| AVS 54th International Symposium | |
| Thin Film | Wednesday Sessions |
| Session TF-WeM |
| Session: | Thin Film and Nanoparticle Growth and Characterization |
| Presenter: | R.E. Palmer, The University of Birmingham, UK |
| Correspondent: | Click to Email |
In this talk I will address both atomic-scale characterisation and biological applications of size-selected atomic clusters. Today’s advancements in nanotechnology present new challenges for the quality, speed and precision of nanostructure characterization. Here we show that the new generation of aberration-corrected scanning transmission electron microscopes (STEM), coupled with simple imaging simulation, is capable of providing three-dimensional structural information1 with atomic resolution in a single shot, revealing not only the size but also the shape, orientation and atomic arrangement, for size-selected gold nanoclusters that are preformed in the gas phase and soft-landed on an amorphous carbon substrate. The structures of gold nanoclusters containing 309 (@+=@5%) atoms can be identified with either decahedral, cuboctahedral or icosahedral geometries. The work illustrates a new and efficient means to study the atomic structure and the stability of supported, ultra-small metal clusters in the nanometre range, e.g. catalyst and extracellular particles, with single atom sensitivity. The controlled deposition of such size-selected Au clusters, of size 1-10nm, also provides a route to the fabrication of novel surface binding sites for individual biological molecules, notably proteins. We report the pinning2,3 of size-selected AuN clusters (N = 1-100) to the (hydrophobic) graphite surface to create films of arbitrary, sub-monolayer density. Gold presents an attractive binding site for sulphur and thus for cysteine residues in protein molecules. AFM measurements in buffer solution4,5 show that GroEL chaperonin molecules (15 nm rings), which contain free cysteines, bind to the clusters and are immobilised.5. Peroxidase6 and oncostatin molecules behave similarly. By contrast, green fluorescent protein (GFP) does not bind, consistent with detailed analysis of the protein surface; the cysteine residues lie in the interior of the folded protein. The results provide "ground rules" for residue-specific protein immobilisation by clusters. The extension of the approach to optical surfaces is enabling the production of prototype biochips (microrarrays) for protein analysis, e.g., early stage cancer-marker detection.

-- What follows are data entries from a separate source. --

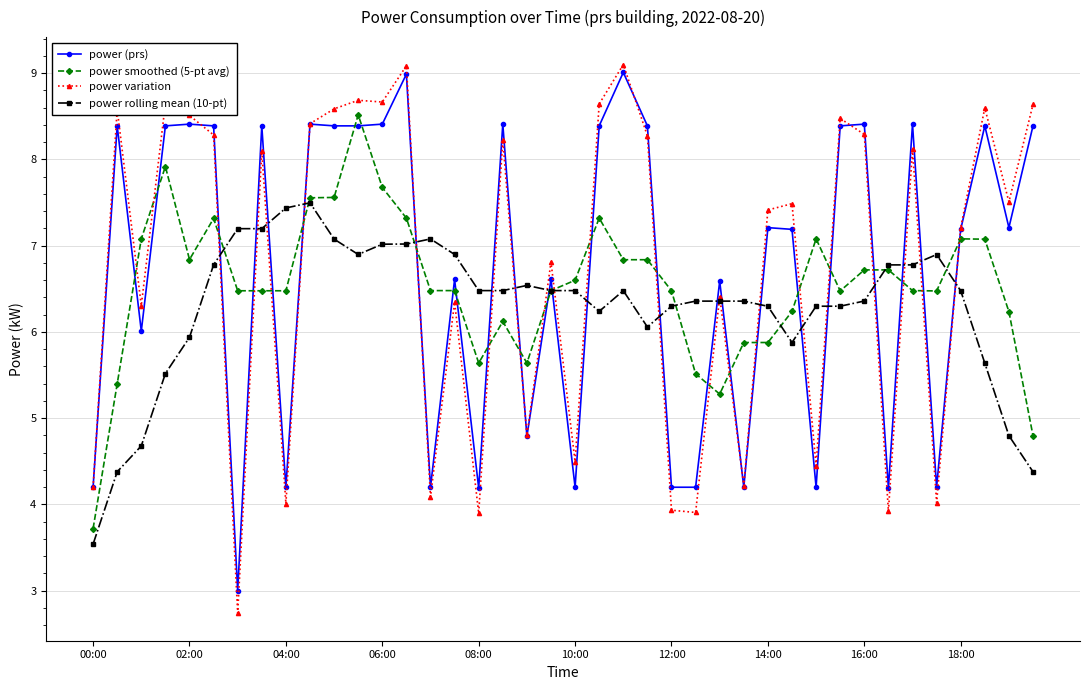

Rank the series by their maximum value, from lowest to highest.

power rolling mean (10-pt), power smoothed (5-pt avg), power (prs), power variation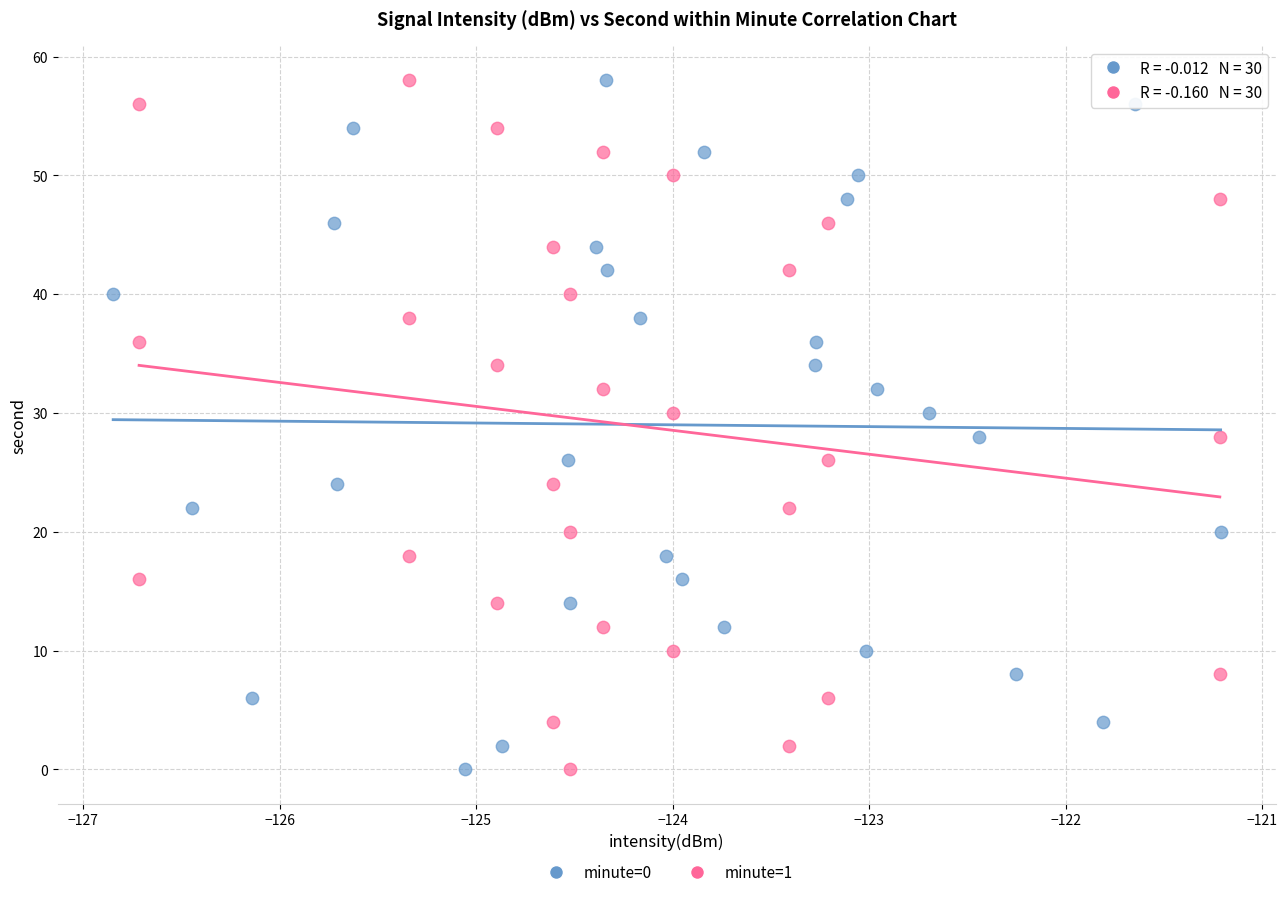

What are all the series names shown in the legend?

minute=0, minute=1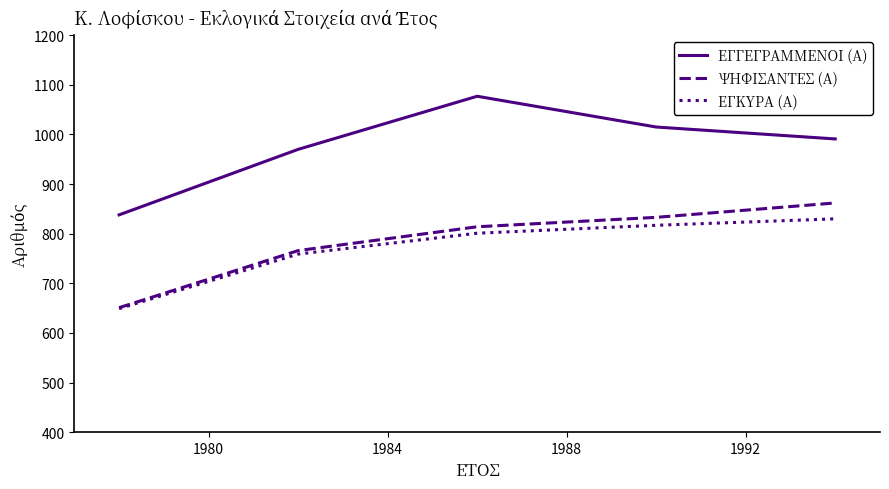

Count the number of categories in the chart.

5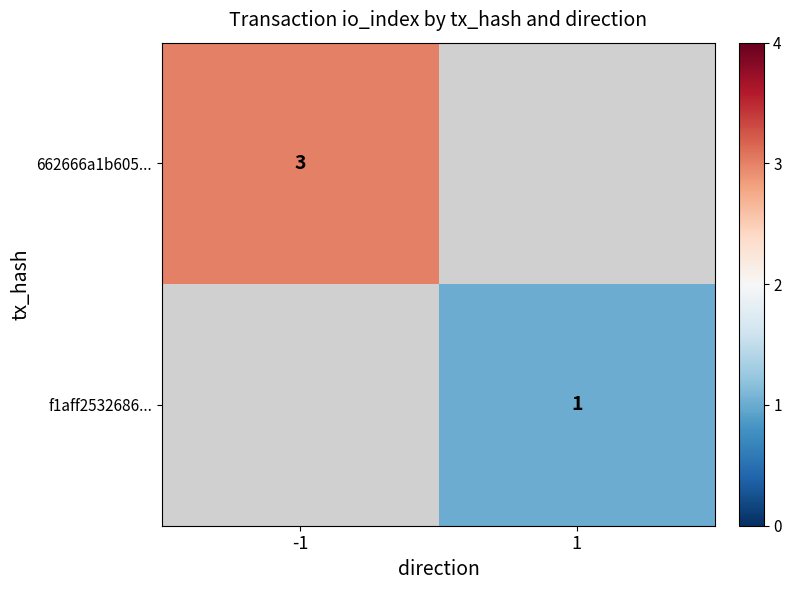

True or false: 662666a1b605... has a value of 3 at -1.

True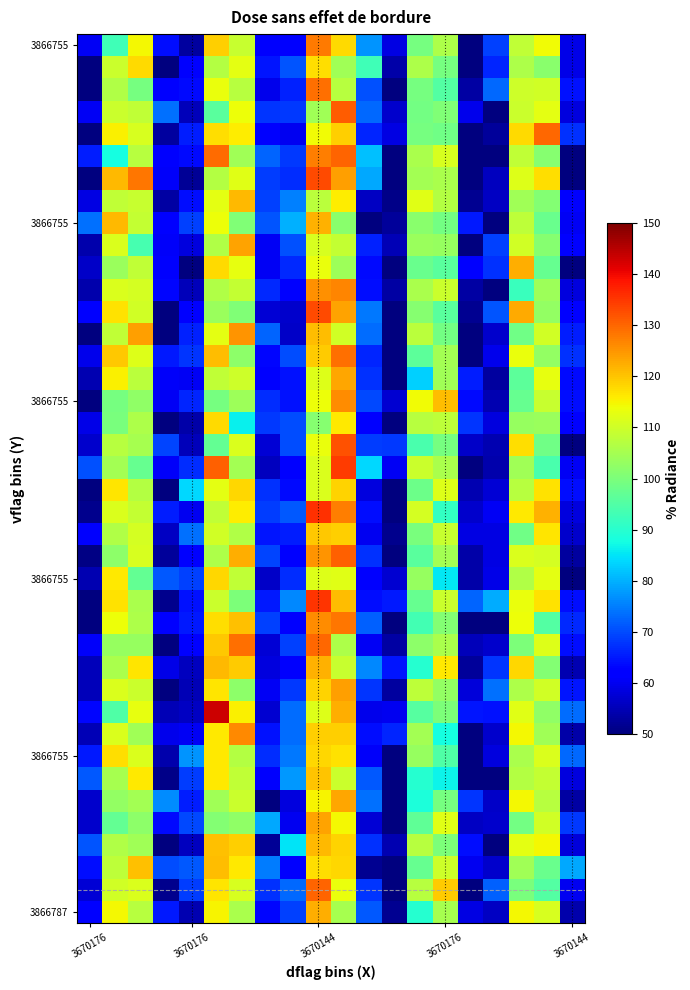

At which category is the sum across all series the highest?

3670144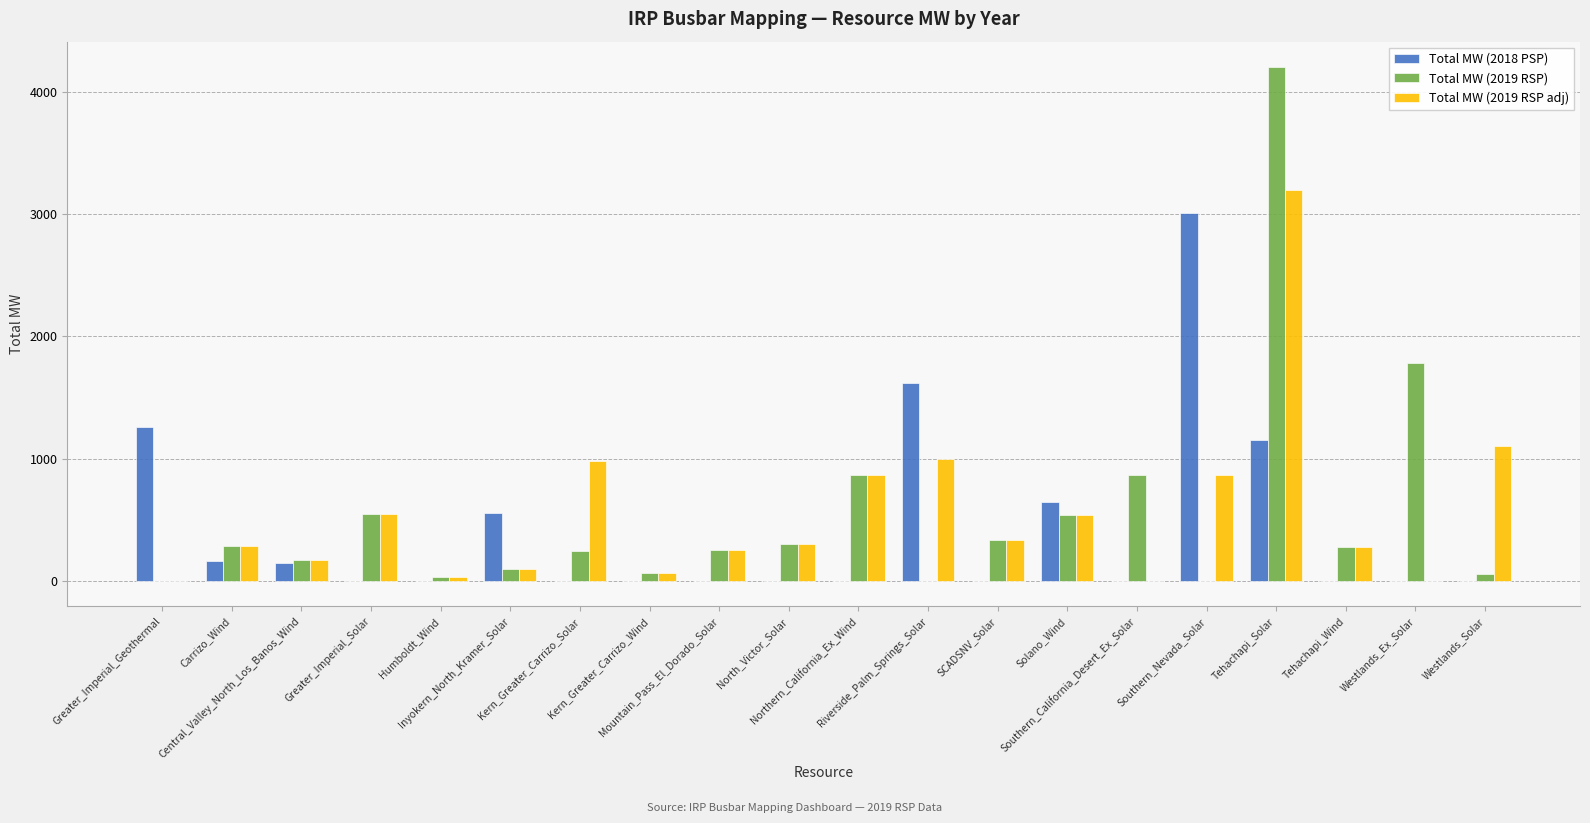

Is the value of Total MW (2019 RSP) at Tehachapi_Wind greater than the value of Total MW (2019 RSP adj) at Southern_Nevada_Solar?

No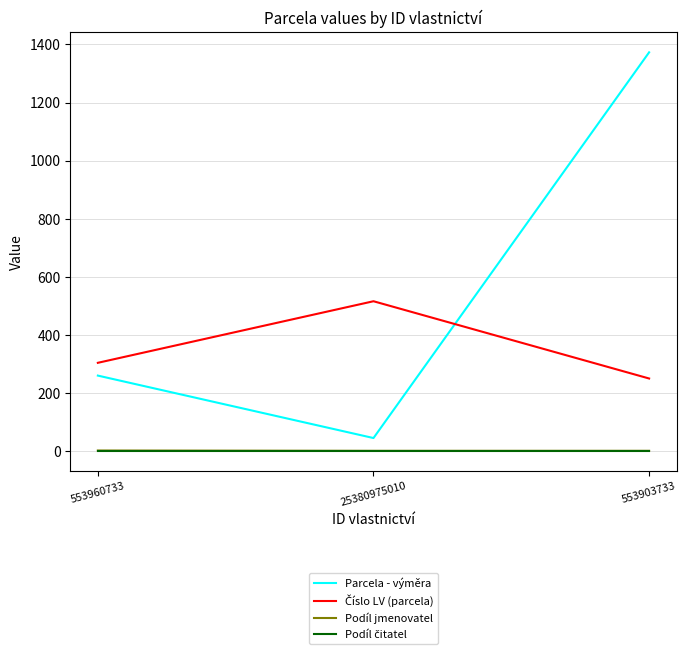

The Parcela - výměra series shows 260 at 553960733. True or false?

True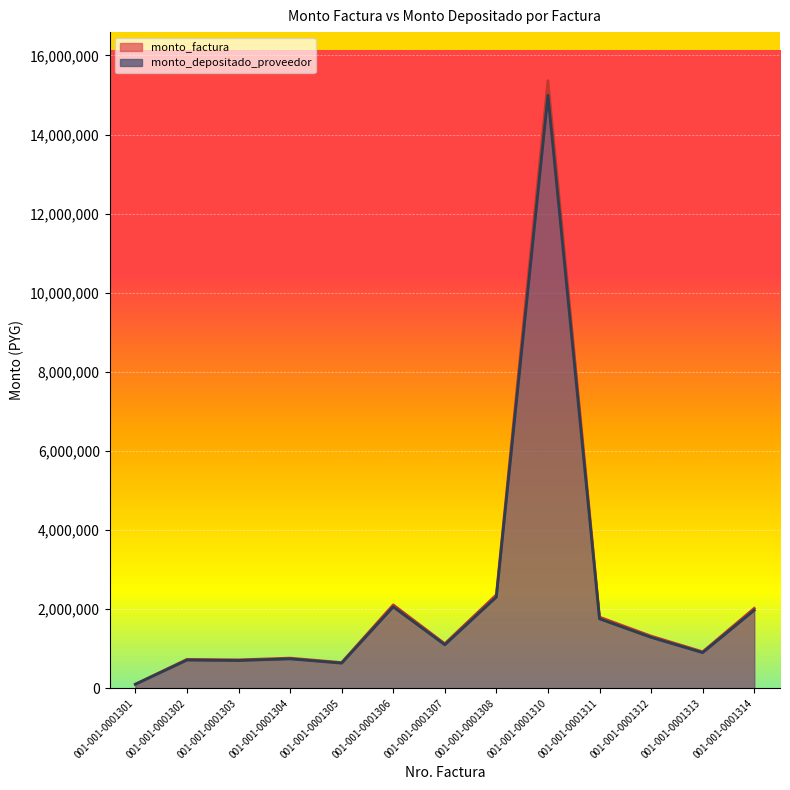

Reading left to right, extract all data points from this chart.

monto_factura: 001-001-0001301=104400	001-001-0001302=732000	001-001-0001303=720000	001-001-0001304=763200	001-001-0001305=652200	001-001-0001306=2109600	001-001-0001307=1128000	001-001-0001308=2364000	001-001-0001310=15360000	001-001-0001311=1800000	001-001-0001312=1320000	001-001-0001313=924000	001-001-0001314=2022000
monto_depositado_proveedor: 001-001-0001301=101903	001-001-0001302=714491	001-001-0001303=702778	001-001-0001304=744944	001-001-0001305=636599	001-001-0001306=2059138	001-001-0001307=1101018	001-001-0001308=2307453	001-001-0001310=14992589	001-001-0001311=1756944	001-001-0001312=1288425	001-001-0001313=901898	001-001-0001314=1973634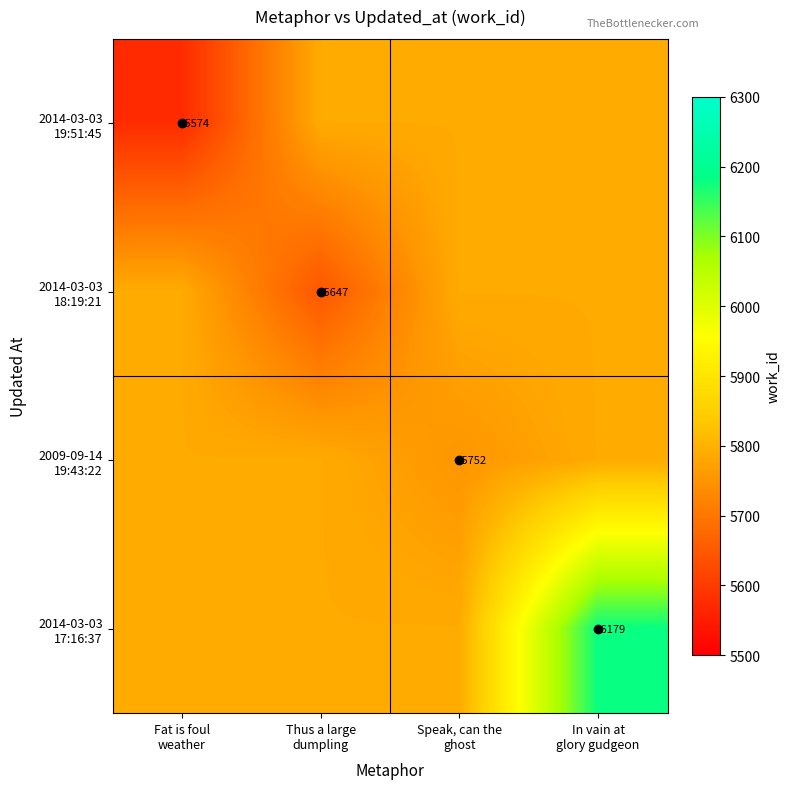

At which category is the sum across all series the highest?

In vain at
glory gudgeon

1Z.Y. Li, J. Yuan, Y. Chen, R.E. Palmer and J.P. Wilcoxon, Adv. Mater. 17 2885 (2005).
2S. Pratontep, P. Preece, C. Xirouchaki, R.E. Palmer, C.F. Sanz-Navarro, S.D. Kenny and R. Smith, Phys. Rev. Lett. 90 055503 (2003).
3S.J. Carroll, S. Pratontep, M. Streun, R.E. Palmer, S. Hobday and R. Smith, J. Chem. Phys. (Comms) 113 7723 (2000); M. Helmer, Nature (News & Views) 408 531 (2000).
4R.E. Palmer, S. Pratontep and H.-G. Boyen, Nature Materials 2 443 (2003).
5C. Leung, C. Xirouchaki, N. Berovic and R.E. Palmer, Adv. Materials 16 223 (2004).